**Short problem:** Can you write out the records below again, swapping every "pose" for "camera" and leaving everything else the same?

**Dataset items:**
»»
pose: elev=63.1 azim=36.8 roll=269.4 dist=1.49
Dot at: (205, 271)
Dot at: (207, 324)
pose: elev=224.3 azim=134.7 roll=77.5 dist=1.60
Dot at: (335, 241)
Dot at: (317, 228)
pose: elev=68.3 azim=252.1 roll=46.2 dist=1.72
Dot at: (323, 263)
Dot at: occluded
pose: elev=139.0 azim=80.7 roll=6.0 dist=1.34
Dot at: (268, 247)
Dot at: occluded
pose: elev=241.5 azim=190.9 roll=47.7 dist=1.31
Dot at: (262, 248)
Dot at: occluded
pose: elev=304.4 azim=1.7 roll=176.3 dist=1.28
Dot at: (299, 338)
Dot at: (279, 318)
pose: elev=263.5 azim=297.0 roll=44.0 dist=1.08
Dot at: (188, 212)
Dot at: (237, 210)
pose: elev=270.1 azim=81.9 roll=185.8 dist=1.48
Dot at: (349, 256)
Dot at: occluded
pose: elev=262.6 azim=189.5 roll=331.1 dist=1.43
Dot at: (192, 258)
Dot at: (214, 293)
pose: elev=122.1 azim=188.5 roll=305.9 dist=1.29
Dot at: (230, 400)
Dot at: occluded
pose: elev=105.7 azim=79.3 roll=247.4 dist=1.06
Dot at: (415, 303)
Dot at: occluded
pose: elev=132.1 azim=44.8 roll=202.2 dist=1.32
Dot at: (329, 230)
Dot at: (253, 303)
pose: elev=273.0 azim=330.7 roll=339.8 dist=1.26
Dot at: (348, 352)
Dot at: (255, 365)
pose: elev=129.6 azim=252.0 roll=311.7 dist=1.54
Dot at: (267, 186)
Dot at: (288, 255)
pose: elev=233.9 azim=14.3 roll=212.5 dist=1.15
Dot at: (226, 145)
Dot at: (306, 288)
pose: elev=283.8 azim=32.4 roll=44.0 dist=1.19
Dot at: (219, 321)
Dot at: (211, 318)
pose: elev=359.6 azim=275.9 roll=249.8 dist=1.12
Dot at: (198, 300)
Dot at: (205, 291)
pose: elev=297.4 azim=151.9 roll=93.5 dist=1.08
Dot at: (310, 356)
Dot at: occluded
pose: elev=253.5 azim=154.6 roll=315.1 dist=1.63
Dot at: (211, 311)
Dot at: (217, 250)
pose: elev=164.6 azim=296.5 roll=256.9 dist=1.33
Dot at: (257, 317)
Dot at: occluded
««
**Task output:**
camera: elev=63.1 azim=36.8 roll=269.4 dist=1.49
Dot at: (205, 271)
Dot at: (207, 324)
camera: elev=224.3 azim=134.7 roll=77.5 dist=1.60
Dot at: (335, 241)
Dot at: (317, 228)
camera: elev=68.3 azim=252.1 roll=46.2 dist=1.72
Dot at: (323, 263)
Dot at: occluded
camera: elev=139.0 azim=80.7 roll=6.0 dist=1.34
Dot at: (268, 247)
Dot at: occluded
camera: elev=241.5 azim=190.9 roll=47.7 dist=1.31
Dot at: (262, 248)
Dot at: occluded
camera: elev=304.4 azim=1.7 roll=176.3 dist=1.28
Dot at: (299, 338)
Dot at: (279, 318)
camera: elev=263.5 azim=297.0 roll=44.0 dist=1.08
Dot at: (188, 212)
Dot at: (237, 210)
camera: elev=270.1 azim=81.9 roll=185.8 dist=1.48
Dot at: (349, 256)
Dot at: occluded
camera: elev=262.6 azim=189.5 roll=331.1 dist=1.43
Dot at: (192, 258)
Dot at: (214, 293)
camera: elev=122.1 azim=188.5 roll=305.9 dist=1.29
Dot at: (230, 400)
Dot at: occluded
camera: elev=105.7 azim=79.3 roll=247.4 dist=1.06
Dot at: (415, 303)
Dot at: occluded
camera: elev=132.1 azim=44.8 roll=202.2 dist=1.32
Dot at: (329, 230)
Dot at: (253, 303)
camera: elev=273.0 azim=330.7 roll=339.8 dist=1.26
Dot at: (348, 352)
Dot at: (255, 365)
camera: elev=129.6 azim=252.0 roll=311.7 dist=1.54
Dot at: (267, 186)
Dot at: (288, 255)
camera: elev=233.9 azim=14.3 roll=212.5 dist=1.15
Dot at: (226, 145)
Dot at: (306, 288)
camera: elev=283.8 azim=32.4 roll=44.0 dist=1.19
Dot at: (219, 321)
Dot at: (211, 318)
camera: elev=359.6 azim=275.9 roll=249.8 dist=1.12
Dot at: (198, 300)
Dot at: (205, 291)
camera: elev=297.4 azim=151.9 roll=93.5 dist=1.08
Dot at: (310, 356)
Dot at: occluded
camera: elev=253.5 azim=154.6 roll=315.1 dist=1.63
Dot at: (211, 311)
Dot at: (217, 250)
camera: elev=164.6 azim=296.5 roll=256.9 dist=1.33
Dot at: (257, 317)
Dot at: occluded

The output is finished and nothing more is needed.